▶ **Task material**
● ● ●

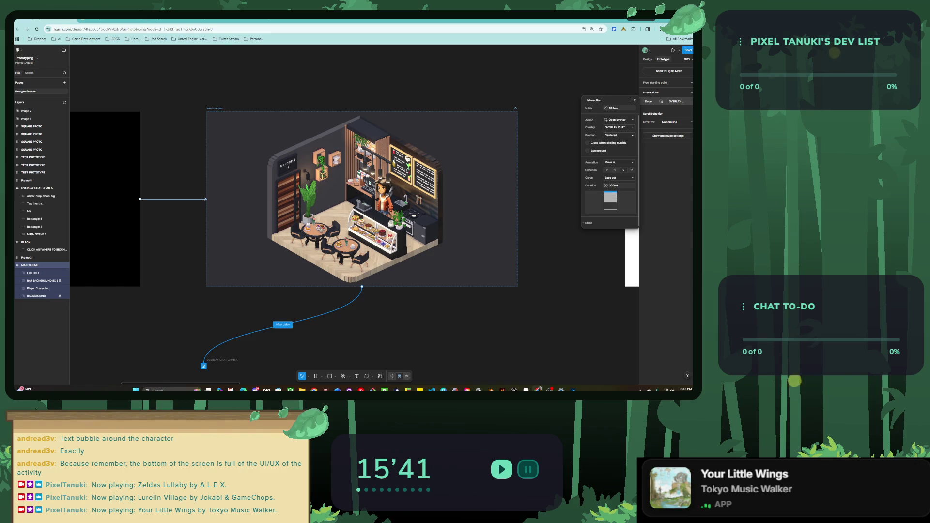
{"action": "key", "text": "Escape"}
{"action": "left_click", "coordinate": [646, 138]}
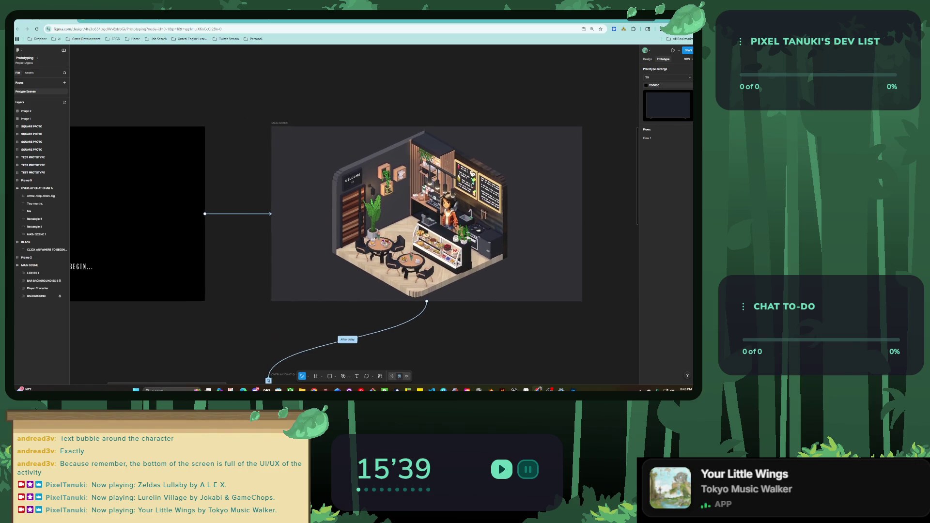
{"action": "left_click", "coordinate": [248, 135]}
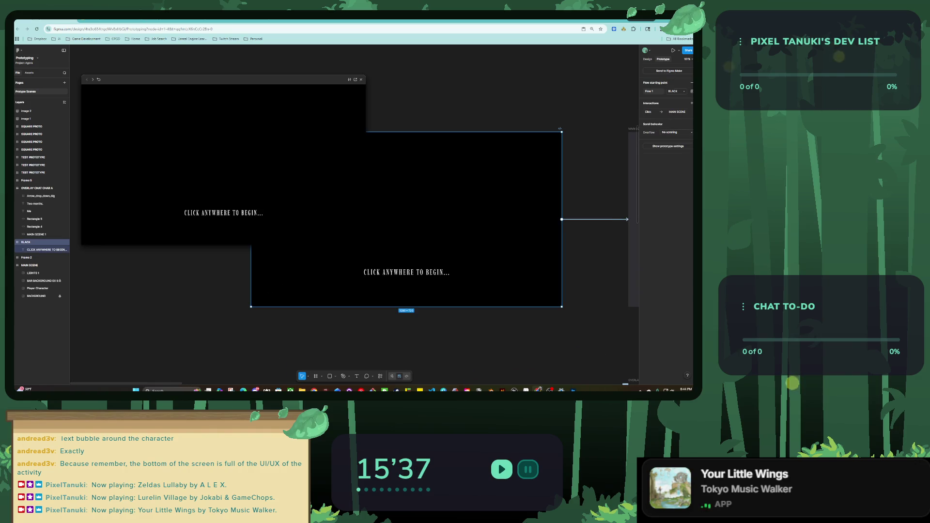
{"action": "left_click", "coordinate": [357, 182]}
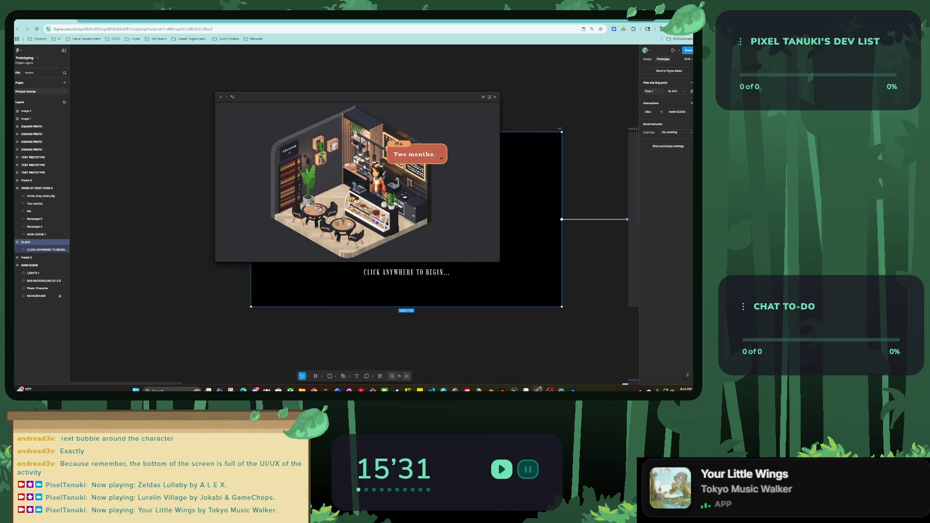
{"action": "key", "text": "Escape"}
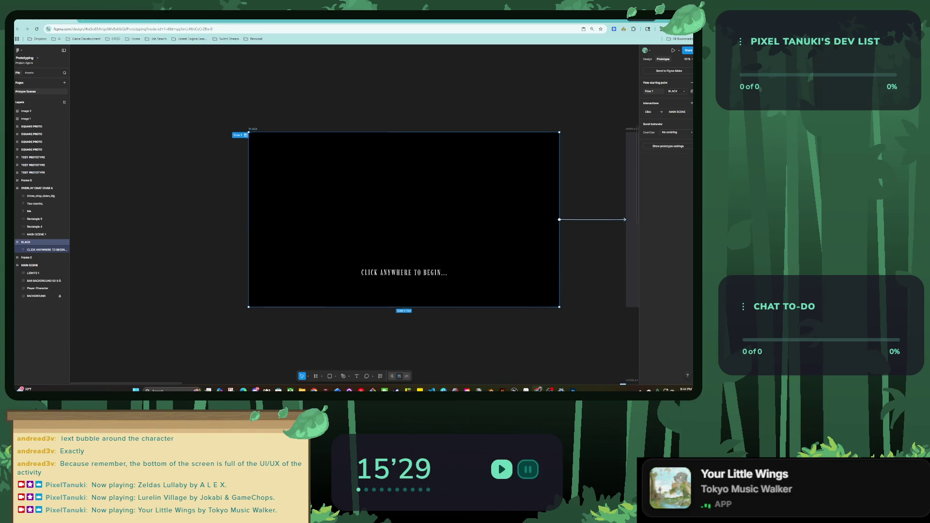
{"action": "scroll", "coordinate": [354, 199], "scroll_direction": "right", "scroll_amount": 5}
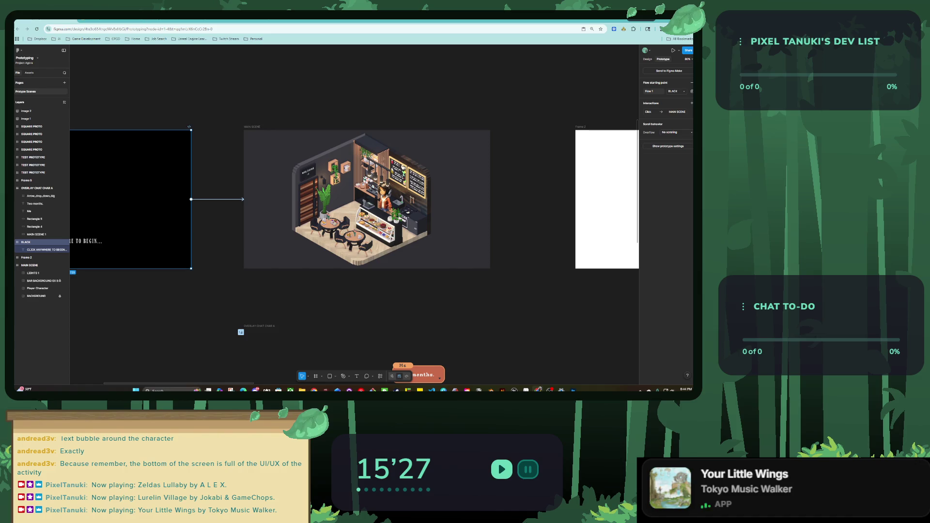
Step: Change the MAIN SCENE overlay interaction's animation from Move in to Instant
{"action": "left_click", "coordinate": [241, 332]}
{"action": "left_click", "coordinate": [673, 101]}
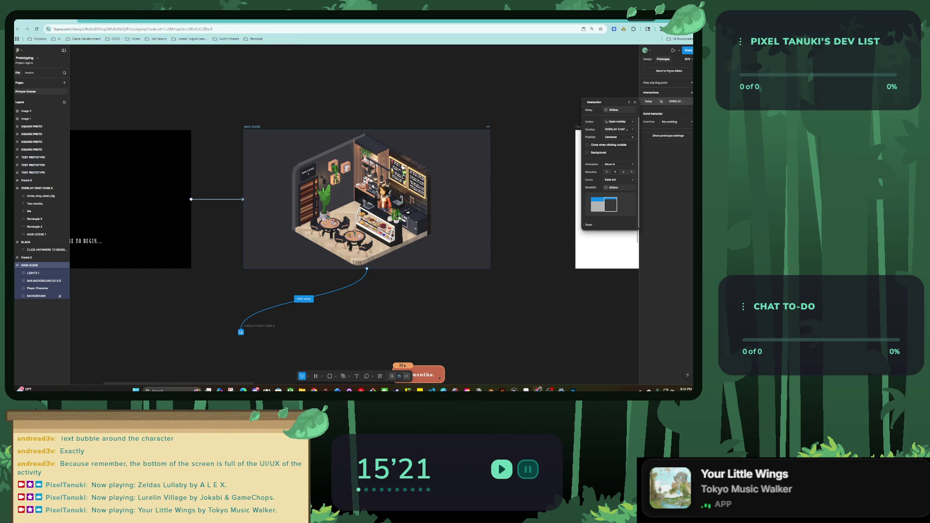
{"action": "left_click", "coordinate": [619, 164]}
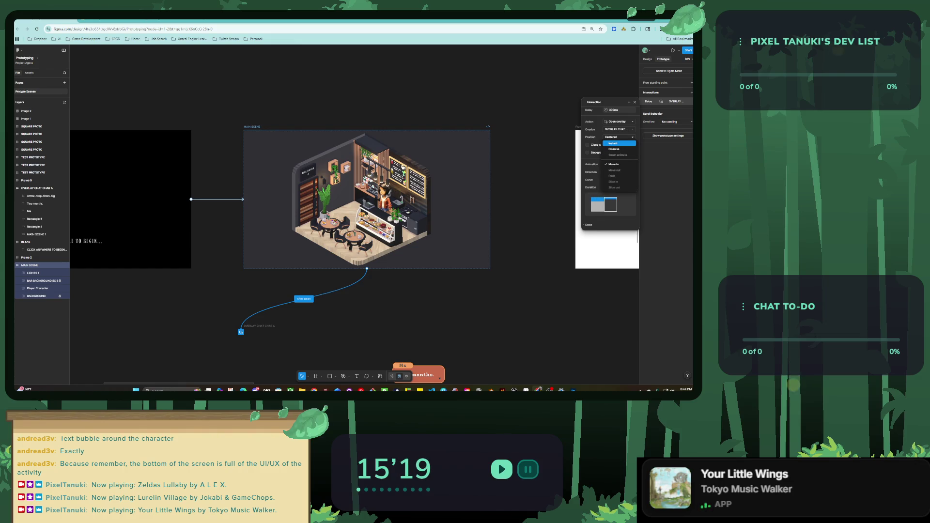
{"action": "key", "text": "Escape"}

● ● ●

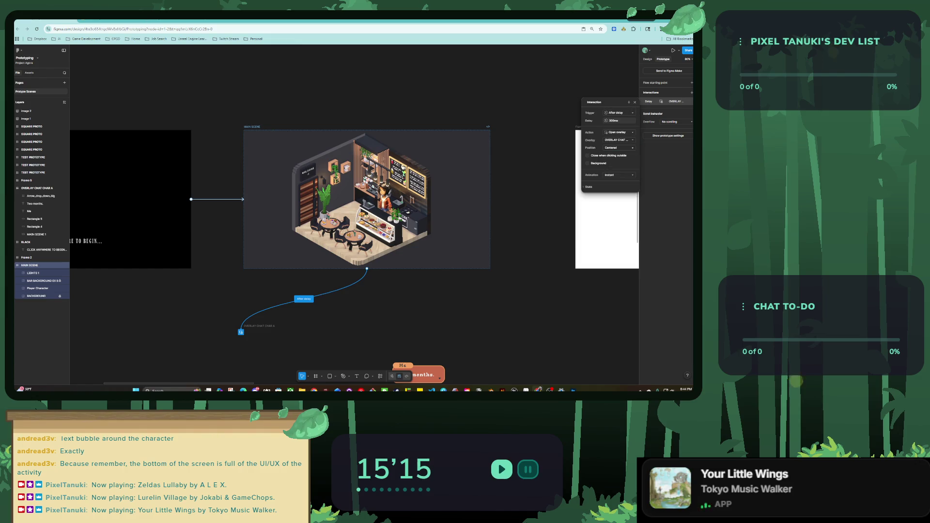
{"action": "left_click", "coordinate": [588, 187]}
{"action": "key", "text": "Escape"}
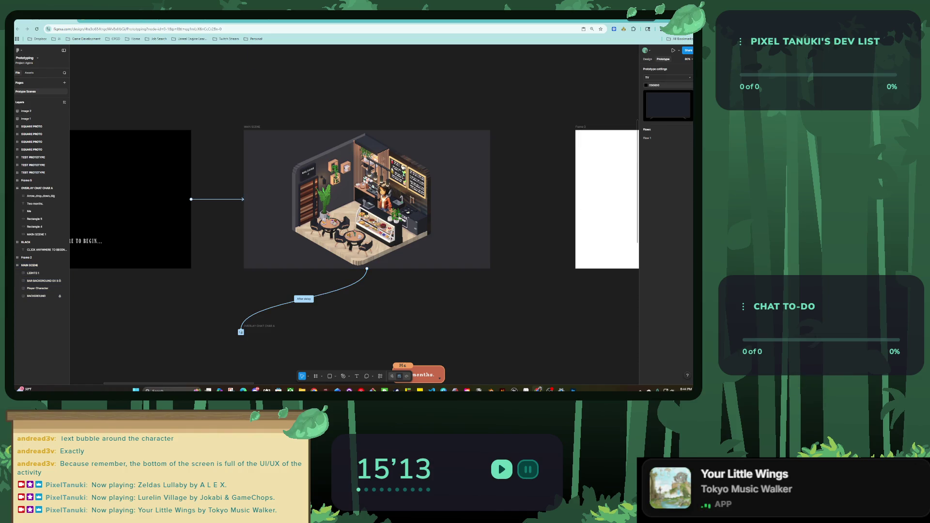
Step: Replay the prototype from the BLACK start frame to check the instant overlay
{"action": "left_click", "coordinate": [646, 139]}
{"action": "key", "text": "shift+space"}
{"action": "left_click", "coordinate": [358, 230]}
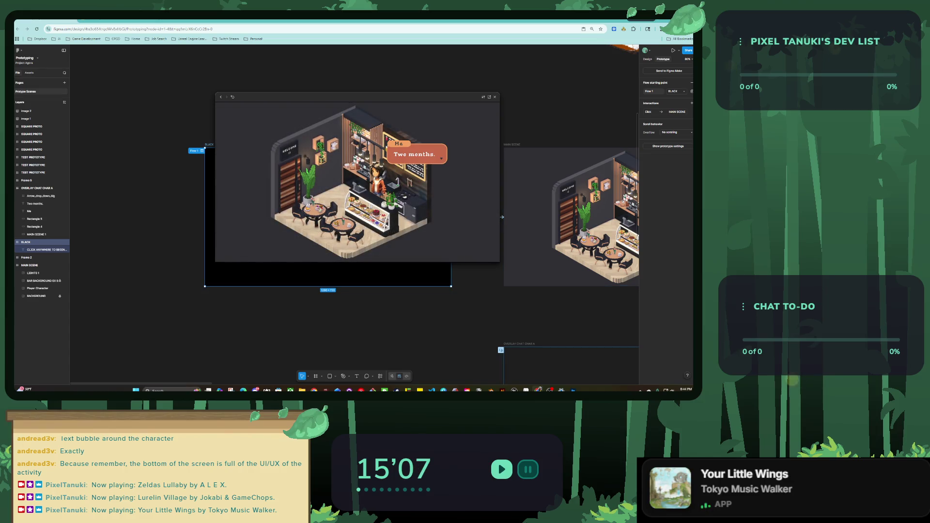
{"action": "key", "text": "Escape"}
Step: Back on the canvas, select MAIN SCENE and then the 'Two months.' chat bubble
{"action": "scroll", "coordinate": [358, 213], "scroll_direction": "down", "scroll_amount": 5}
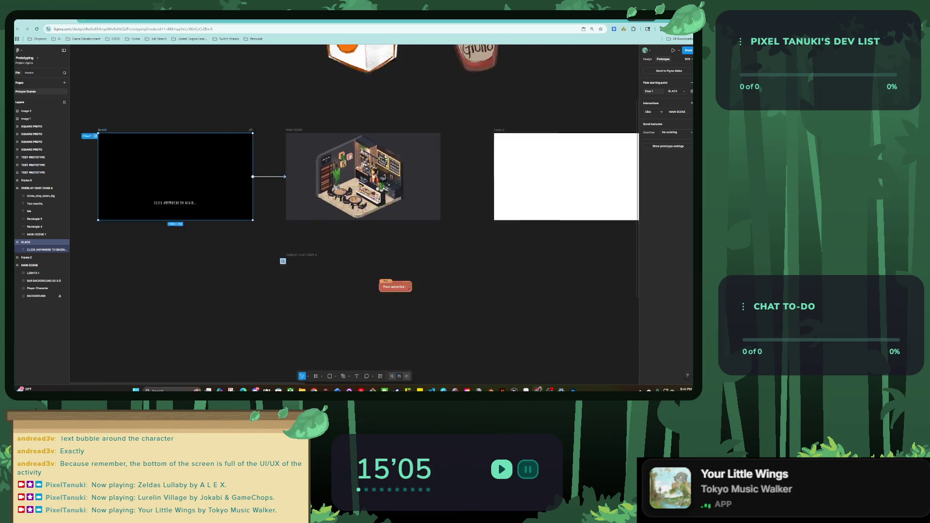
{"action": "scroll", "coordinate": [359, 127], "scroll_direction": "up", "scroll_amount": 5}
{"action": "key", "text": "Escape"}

● ● ●

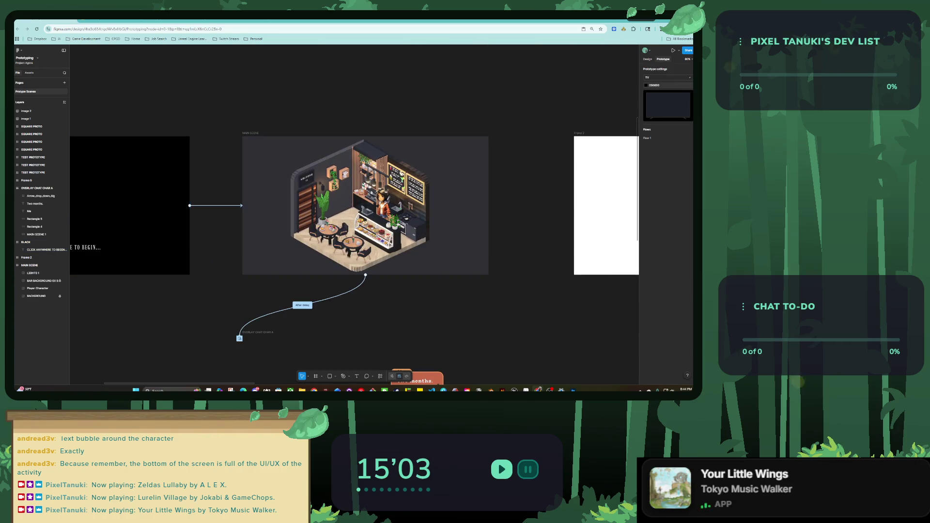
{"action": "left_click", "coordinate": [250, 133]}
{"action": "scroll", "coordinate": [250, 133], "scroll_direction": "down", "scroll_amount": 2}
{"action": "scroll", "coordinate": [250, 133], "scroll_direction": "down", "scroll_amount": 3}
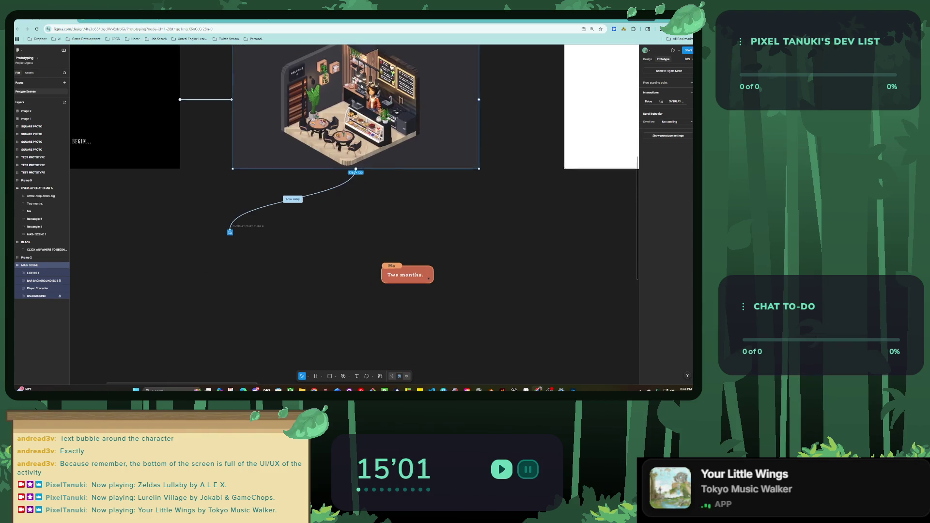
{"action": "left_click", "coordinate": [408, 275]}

● ● ●

Search the listing for "Step" and show every line where it occurs.

Step: Change the MAIN SCENE overlay interaction's animation from Move in to Instant
Step: Replay the prototype from the BLACK start frame to check the instant overlay
Step: Back on the canvas, select MAIN SCENE and then the 'Two months.' chat bubble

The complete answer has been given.